Der des Deutschen mächtige Tony Curtis, so ­erzählt eine Anekdote, hörte vom Übersetzungs­erfolg, ließ sich die überarbeitete Fassung schicken, bekam sich vor Lachen nicht mehr ein und wollte Brandt umgehend ins Drehbuchteam für weitere Folgen aufnehmen. Daraus wurde dann nichts, denn die Serie floppte auf dem englischsprachigen Markt und wurde abgesetzt. Doch immerhin ließ man sich in Frankreich die deutschen Synchrondrehbücher schicken, um diese für die französische Fassung von „Die Zwei“ zu über­setzen – inklusive Brandts Witzen.

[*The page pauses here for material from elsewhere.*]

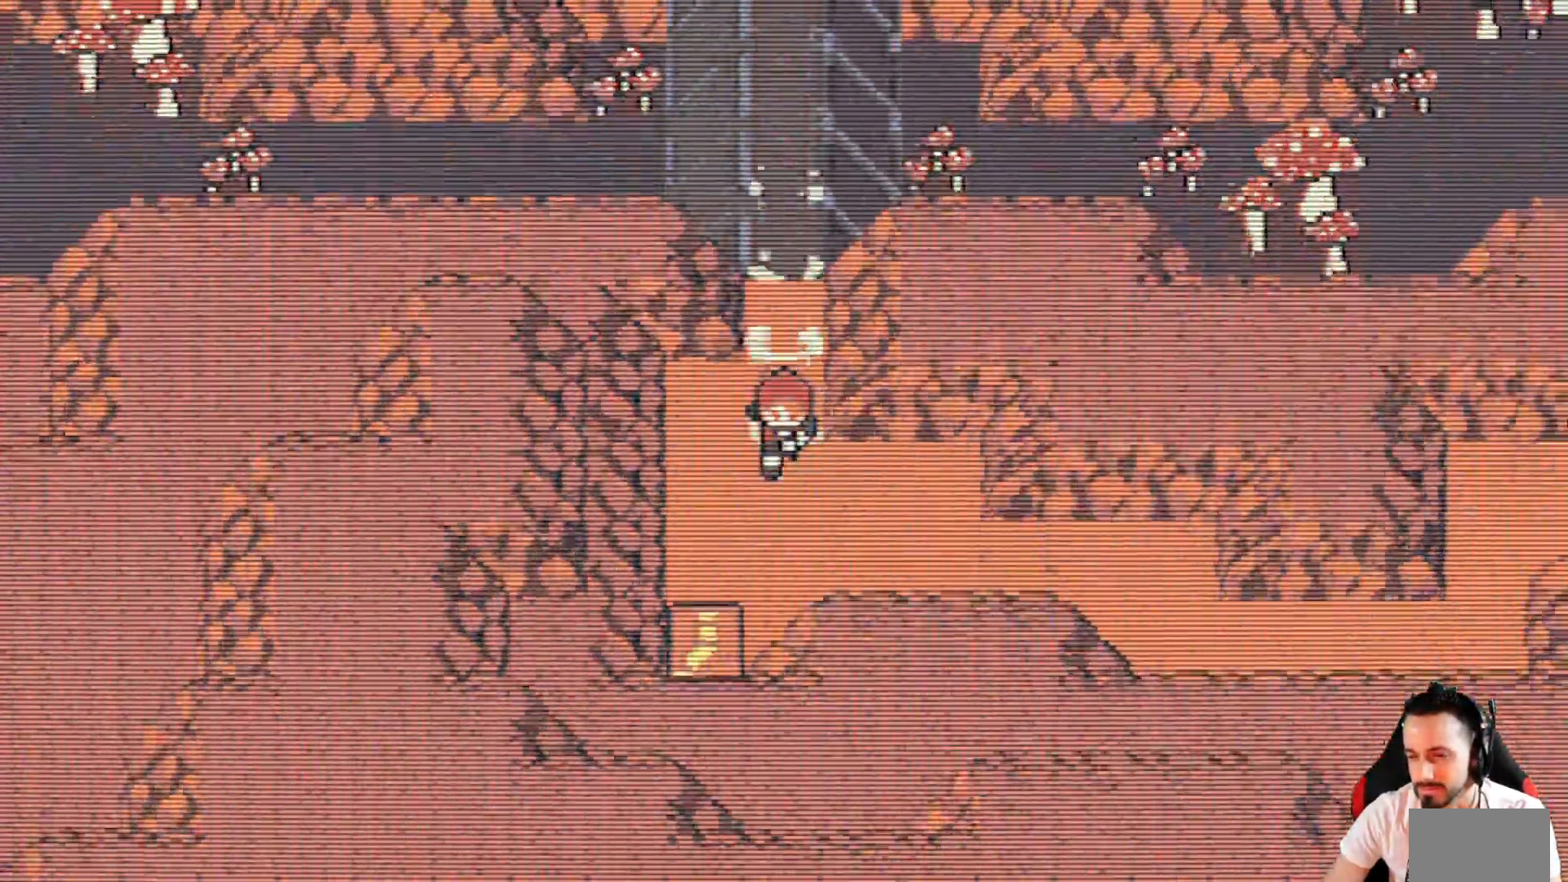
{"keys": ["down", "space"], "events": [[100, "left", "down"], [183, "down", "up"], [233, "down", "down"], [333, "left", "up"], [333, "x", "up"], [467, "space", "down"]]}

Beim Blick auf Jackie Chans Wortgefechte mit Gaunern und Kollegen in „Police Story“ fällt auf, wie viel Überlegung in die freie Bearbeitung der übersetzten Dialoge ging. Die schnellsten, wildesten Sprüche finden sich, wenn die Redner mit dem Rücken zur Kamera stehen, die Gesichter vom Zuschauer abgewandt sind oder man in Großaufnahmen die Mundbewegungen nur vage erkennen kann. Nur so lässt sich ein Schlagabtausch wie dieser in den Actionfilm schummeln: „Meinen Sie, das reicht, um ihn zu verurteilen?“ – „Nun, das reicht schon mal für eine gestreifte Jacke, und wenn er die erst mal anhat, ist die Hose nicht weit.“

Und natürlich lohnt sich der Film des vergangene Woche siebzig Jahre alt gewordenen Hongkong-Kinostars auch wegen der ausgefeilten Action­szenen. Spätestens wenn Chan im großen Finale die Mafialeute durch ein Kaufhaus jagt, mit akrobatischer Eleganz Kleiderständer, Schaufensterpuppen und Ganzkörperspiegel zur Verteidigung nutzt und am Ende an einer Eisenstange aus der dritten Etage zu Boden gleitet, wobei auf­gespannte Beleuchtungsketten wie ein Feuerwerk in Funken um ihn herum zerstieben, ahnt man, welchen Einfluss dieser Mann auf das Actionkino in Amerika und Europa hatte.